Prior to this achievement, the most the facility had managed to coax out of the laser, the world’s largest, was 1.6 megajoules. Also, the new record shows that the NIF laser is capable of producing more than it was designed for, which was 1.8 megajoules. It also proved that it was capable of doing so without damaging its parts, allowing for another shot a day and a half later, which is important, because one of the goals for the laser is to get it to fire off shots at 15 per second eventually. That’s what researchers think will be needed to produce power economically from the laser system.
The ultimate goal of the NIF is to figure out a way to use a laser to produce nuclear fusion in a way that gets more energy out than is put in. Currently, that goal is still a ways off. Thus far, engineers at the project haven't even reached the break-even or ignition point, though they expect that to occur sometime this year. Tweaking the laser to produce more than it was designed for is a step in that direction. The NIF facility was designed to produce a fusion reaction by imploding hydrogen isotope pellets using the huge laser. To that end, the team has made steady progress. When the project first began eighteen months ago, it had just one percent of conditions in place that are believed necessary to achieve the ignition point. They have improved that mark to ten percent and it’s because the pace has picked up dramatically in recent months that they believe they will achieve the ignition point sometime over the next six months, which is when the original ignition campaign was slated to end.
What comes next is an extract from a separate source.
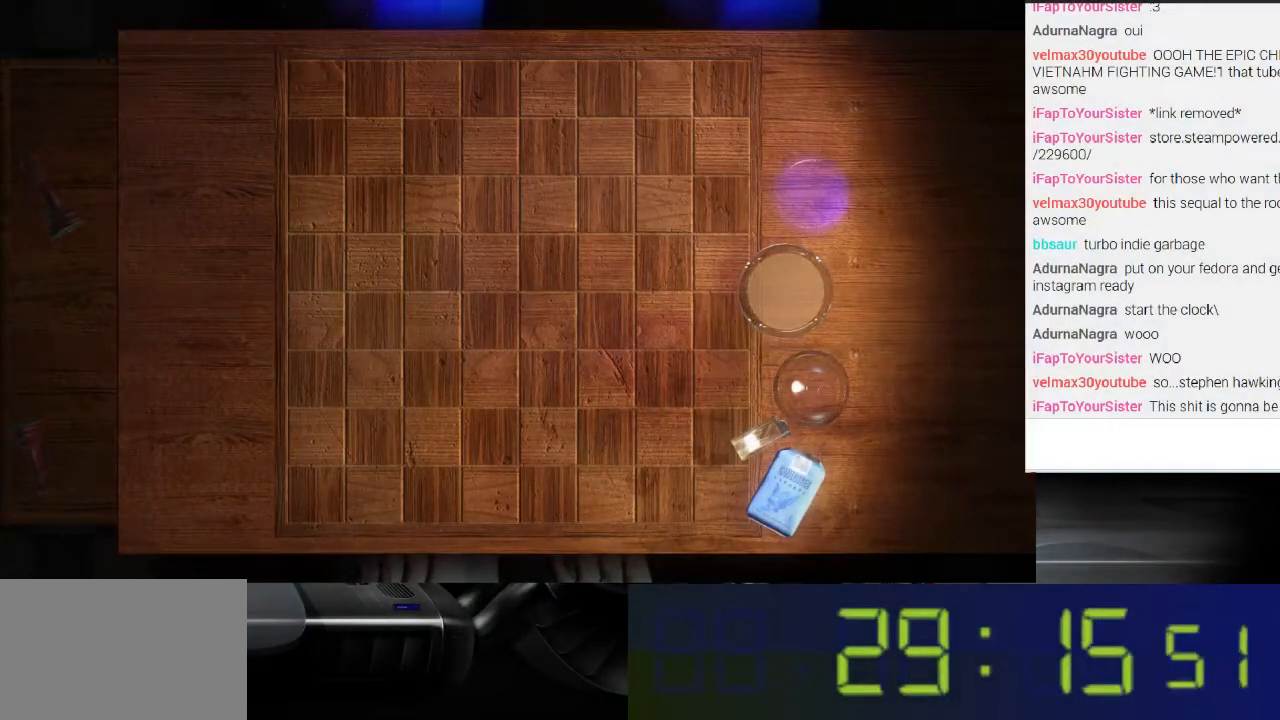
{"buttons": [], "left_stick": "left", "right_stick": "center", "events": [[300, "left_stick", "left"]]}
Because the facility is funded by the US nuclear weapons complex, there has been debate about whether it would ever be used to prove or disprove the idea that lasers could be used to create nuclear fusion to produce electric power. Having the laser break records doesn’t really resolve that argument in the short term, but it might in the long run if it does eventually show that electricity could be created economically using such a process.